Groton Town Manager Mark Oefinger said there are plenty of issues to work through, but there are also many opportunities. If they bought salt for the roads together, for example, the next step could be storing it collectively in fewer facilities, he said.
"The base is like a small city and there are lots of things we do in the community that they do on the base," he said. "I don't know how many of these things we'll ultimately be successful with, but giving it a good, honest look and evaluation is certainly an appropriate thing to do."
Oefinger added, "It has been fairly easy for people to sit down and have these discussions because of how outgoing Marc has been and how involved he has been."
'One of the best'
Denno serves as an ex-officio member on the Groton Education Foundation and was appointed to the task force that is planning school facilities initiatives in Groton. In 2011, he accepted the Pete Taylor Exemplary Partnership Award for the southeastern Connecticut's Military Superintendents Liaison Committee. The committee was recognized for its efforts on behalf of military children.
Denno also attends the Southeastern Connecticut Council of Government meetings. Groton City Mayor Marian Galbraith said that whenever he hears people are in need of volunteers for projects throughout the region, he always says, "Call us."
"He really goes out of his way to be a part of the community," she said.
"We've been very fortunate to have had some very good commanders of the base," Oefinger said. "Marc has been one of the best."
About $150 million in federal funding and an additional $11 million from the state have been spent on the base during Denno's tenure. Another $29 million in projects is in the planning stages. Denno used most of the federal dollars to enhance the lower base with a new pier, port operations center and other infrastructure improvements. The base is home to 15 attack submarines and more than 70 tenant commands, including the Naval Submarine School.
Lahti, the incoming base commander, has served in Groton several times before, including tours aboard the USS Miami and USS Dallas and on the staffs of Submarine Squadron Four and Submarine Development Squadron Twelve. He led the USS Memphis on its final deployment before decommissioning. Most recently, Lahti worked on the Joint Staff in the Pentagon.

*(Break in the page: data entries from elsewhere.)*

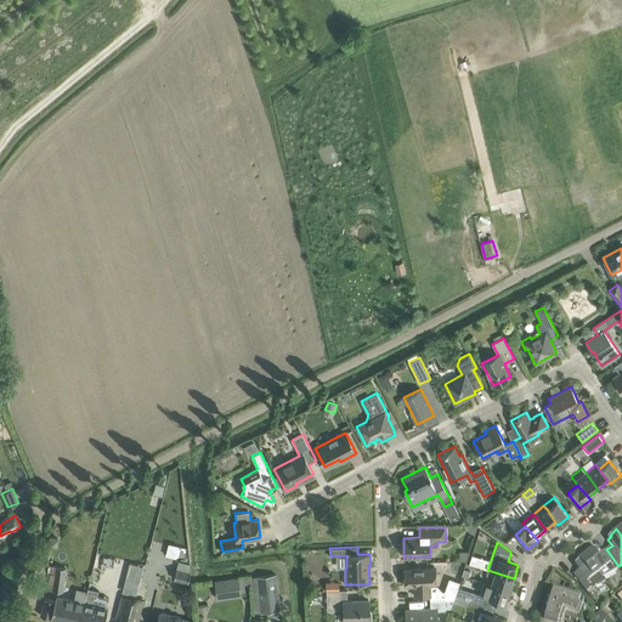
[(618,566),(606,549),(600,554),(595,548),(592,552),(592,550),(586,553),(584,553),(583,554),(601,578),(617,570),(620,567),(618,566)]
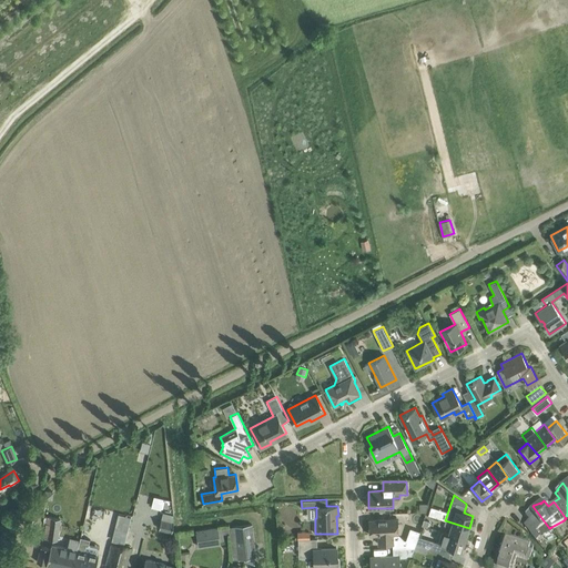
[(429,503),(419,503),(419,513),(426,513),(429,503)]
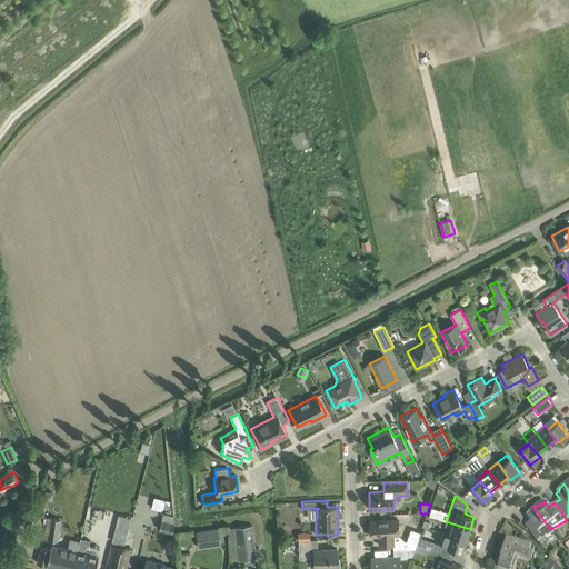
[(529,513),(526,517),(530,522),(526,527),(537,541),(542,537),(543,538),(553,532),(550,529),(533,507),(532,508),(528,513),(529,513)]
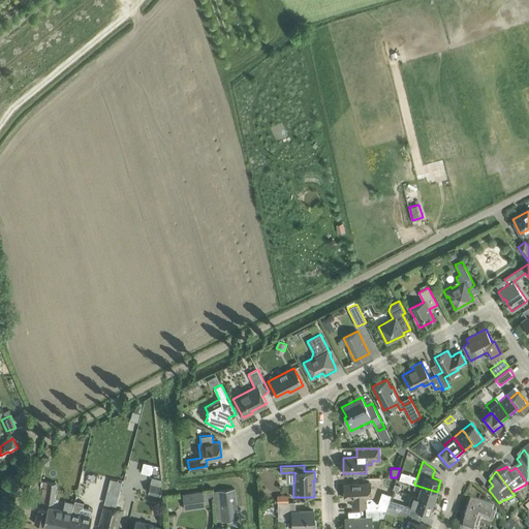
[(41,501),(54,503),(56,483),(44,481),(41,501)]
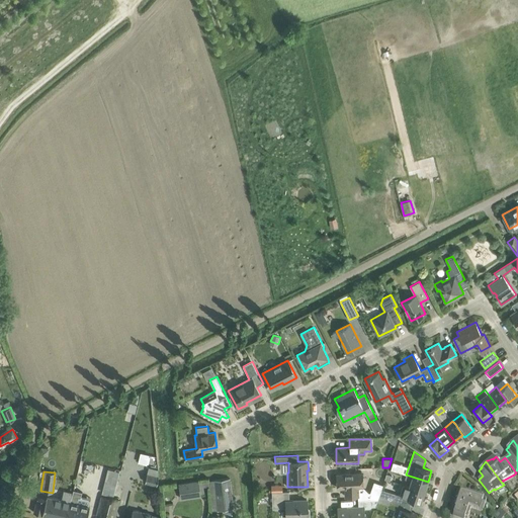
[(345,488),(345,497),(359,496),(358,487),(363,487),(362,473),(337,475),(337,488),(345,488)]
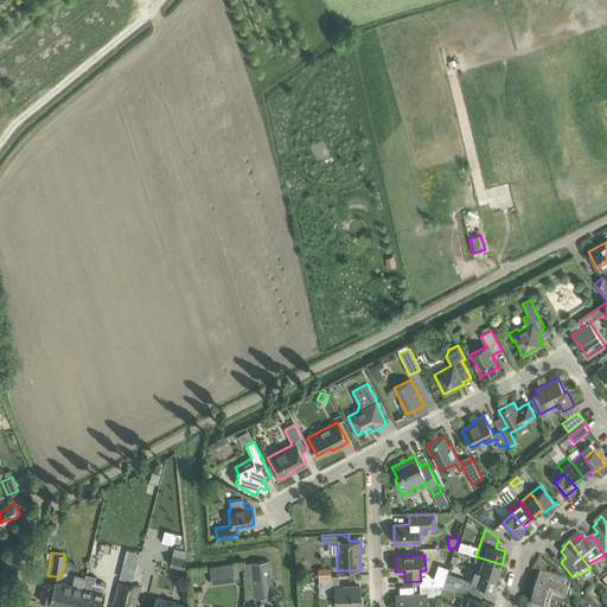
[(184,568),(186,558),(172,556),(170,564),(184,568)]
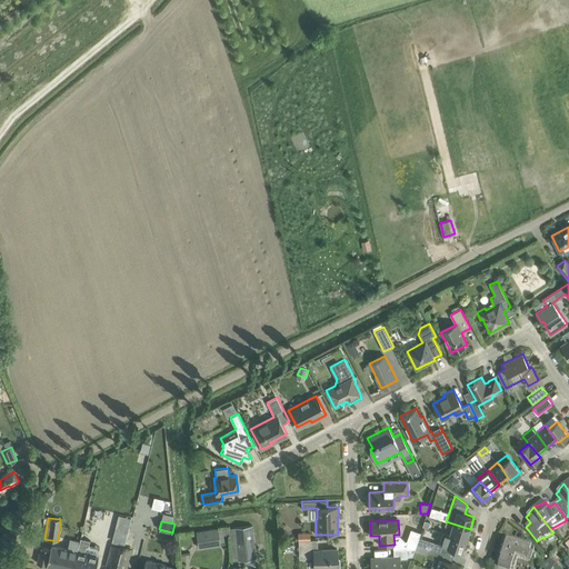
[(451,529),(449,535),(466,540),(470,529),(446,521),(445,527),(451,529)]
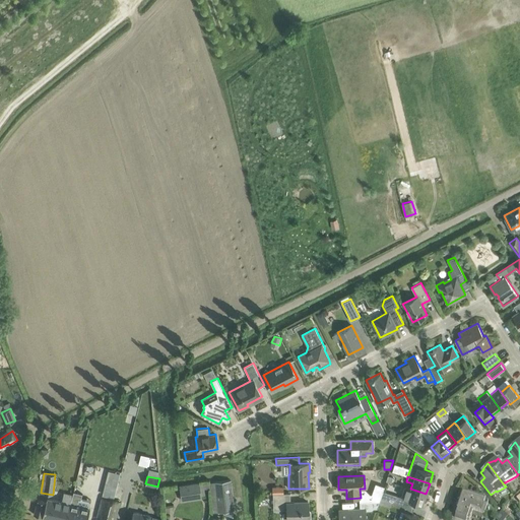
[(211,501),(233,498),(231,480),(209,482),(211,501)]
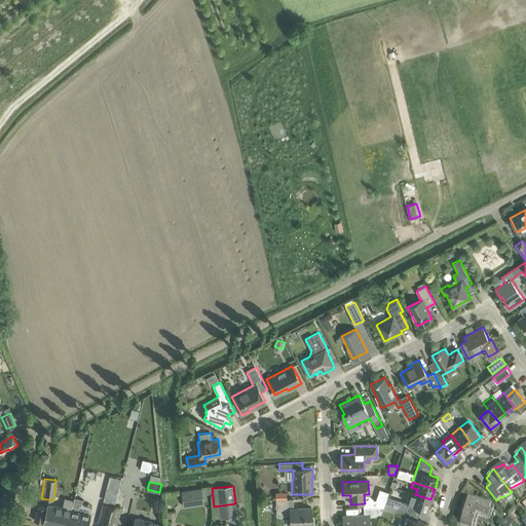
[(201,488),(181,491),(184,506),(204,503),(201,488)]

Denno will next work in the operations department at the U.S. Naval War College in Newport, R.I. Originally from Hutchinson, Minn., he grew up in various locations as the child of an Army medical officer. Denno said he has seen a lot of bases and "no one has a stronger relationship with the community than we do here."
He has led two submarine crews, but he said being in command this time was a unique experience.
"The work we have done will live on for many, many years. When you command a submarine, eventually that submarine ends up in a scrap yard somewhere," Denno said. "So I've been very proud and fortunate to be able to leave a mark on something that is going to last."